I am just returning home from our regional plastic surgery meeting and reflecting on how beneficial it was to be back in person at an educational conference after so many digital/Zoom conferences. The content was outstanding, and the presentations from my Ohio colleagues were excellent. It was not just the plastic surgery knowledge that made it so special, but connecting with my colleagues who I have known for so many decades and sharing our personal surgical stories from the last year—what we are doing and what we have stopped doing!
In this blog, I will touch on the newest innovations in plastic surgery—some of which are years away from becoming the standard of care, some that apply only to a very narrow slice of the population, and also other innovations that I will be adding soon to my plastic surgery practice in Columbus Ohio.
Cool New Ideas Not Yet Ready for Prime Time
There are always a few of my plastic surgery colleagues who are so far out in front of the curve that they are the real trailblazers and innovators in our specialty. These friends of mine work in large academic settings, usually the university hospital, where this type of practice can be supported and rewarded. The majority of plastic surgeons are not in this type of setting, and we do not have the financial resources of an academic institution to support this type of surgery, but we appreciate and admire the work they are doing on our behalf as they create novel techniques.
One of the coolest presentations was on doing nerve grafts to the nipple in breast surgery. Some surgeries require the nipple to be removed and re-attached, which can cause the nipple to lose sensation. Gynecomastia, female to male transgender top surgery, breast reduction, and breast reconstruction surgeries all have this situation with the nipple. These patients have to accept the trade-off of having a nipple with no sensation. At least for now, they do—but in the future, we will do nerve grafts to the nipple so that the sensation returns! This is the future and it is so very exciting!
Up Next on This Station: Addressing Breast Implant Issues
Attending meetings with colleagues you know and trust is a unique educational opportunity. These are the doctors who are out there operating every day and are presenting their experiences so that we can all benefit. It is not a grandstand or showy grab for attention—like some presentations at bigger meetings. So when there is a presentation about something you already do, and they show their outcomes, it is gratifying when you already do the procedure and have similar good results.
There was a presentation on the phenomenon called animation deformity. It’s when the breast implants placed under the muscle move when the patient flexes her pectoral muscles. This is something I have been interested in for over 20 years and have studied. I reported our findings that patients were unhappy about animation deformity at the national meeting many years ago.
Now at this meeting, my colleague presented their findings of the same unhappy patient population and their resolution to this problem— which is the same thing I do in my practice, a procedure to put the implants above the muscle. The innovation to this concept though is in the smaller details, which include adding a layer of support material called mesh or acellular dermal matrix and also doing fat grafting on very slender patients. Seeing these two additional maneuvers and seeing how much they improved the result was visible proof of a great idea that can be easily incorporated for the appropriate patient. Stay tuned!

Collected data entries
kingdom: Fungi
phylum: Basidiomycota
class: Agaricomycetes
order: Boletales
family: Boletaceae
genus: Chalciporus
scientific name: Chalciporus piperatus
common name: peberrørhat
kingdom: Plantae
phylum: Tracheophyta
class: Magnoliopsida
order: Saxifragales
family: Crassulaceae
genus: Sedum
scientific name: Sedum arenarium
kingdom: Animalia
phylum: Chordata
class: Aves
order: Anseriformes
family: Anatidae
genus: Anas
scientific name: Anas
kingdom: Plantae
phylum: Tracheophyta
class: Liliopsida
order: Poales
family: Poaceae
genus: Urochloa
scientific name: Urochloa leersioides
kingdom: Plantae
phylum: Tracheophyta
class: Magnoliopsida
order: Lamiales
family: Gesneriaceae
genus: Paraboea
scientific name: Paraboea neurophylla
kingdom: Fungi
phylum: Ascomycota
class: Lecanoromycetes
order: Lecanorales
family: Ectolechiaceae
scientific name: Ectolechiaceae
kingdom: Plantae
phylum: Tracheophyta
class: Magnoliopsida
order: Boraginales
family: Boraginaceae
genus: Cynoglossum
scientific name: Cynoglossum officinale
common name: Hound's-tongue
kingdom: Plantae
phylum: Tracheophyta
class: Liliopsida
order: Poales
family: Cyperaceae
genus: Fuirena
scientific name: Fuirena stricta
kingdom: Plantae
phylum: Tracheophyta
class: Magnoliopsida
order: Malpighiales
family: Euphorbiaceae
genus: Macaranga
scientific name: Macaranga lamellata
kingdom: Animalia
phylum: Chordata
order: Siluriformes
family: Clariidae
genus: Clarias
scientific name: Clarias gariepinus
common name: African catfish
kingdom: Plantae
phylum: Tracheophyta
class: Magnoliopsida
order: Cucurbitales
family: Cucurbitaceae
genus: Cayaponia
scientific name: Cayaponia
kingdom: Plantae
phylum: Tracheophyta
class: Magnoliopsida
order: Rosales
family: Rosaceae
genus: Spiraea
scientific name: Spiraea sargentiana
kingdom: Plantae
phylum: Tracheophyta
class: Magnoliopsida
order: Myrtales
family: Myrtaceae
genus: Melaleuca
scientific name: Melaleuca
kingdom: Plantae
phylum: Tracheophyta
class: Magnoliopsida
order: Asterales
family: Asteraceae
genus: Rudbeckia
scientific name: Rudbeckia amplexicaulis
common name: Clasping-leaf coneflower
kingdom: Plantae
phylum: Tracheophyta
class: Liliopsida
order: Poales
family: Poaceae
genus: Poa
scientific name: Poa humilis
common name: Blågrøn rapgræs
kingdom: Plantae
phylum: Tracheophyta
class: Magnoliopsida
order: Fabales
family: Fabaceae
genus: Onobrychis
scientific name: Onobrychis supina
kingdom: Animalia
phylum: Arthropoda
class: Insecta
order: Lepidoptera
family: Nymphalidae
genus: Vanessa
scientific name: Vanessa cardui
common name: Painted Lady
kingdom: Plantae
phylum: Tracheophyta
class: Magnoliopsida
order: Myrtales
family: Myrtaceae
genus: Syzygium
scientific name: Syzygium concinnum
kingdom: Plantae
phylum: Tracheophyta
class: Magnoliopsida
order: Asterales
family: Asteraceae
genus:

→ **TASK GOAL**:
Answer these questions using the blog post about the plastic surgery meeting.
(a) In what setting do the trailblazing colleagues usually work?
(b) Which surgeries require the nipple to be removed and re-attached?
(c) What is animation deformity?

→ **ANSWER AREA**:
(a) They work in large academic settings, usually the university hospital.
(b) Gynecomastia surgery, female-to-male transgender top surgery, breast reduction, and breast reconstruction.
(c) It is when breast implants placed under the muscle move as the patient flexes her pectoral muscles.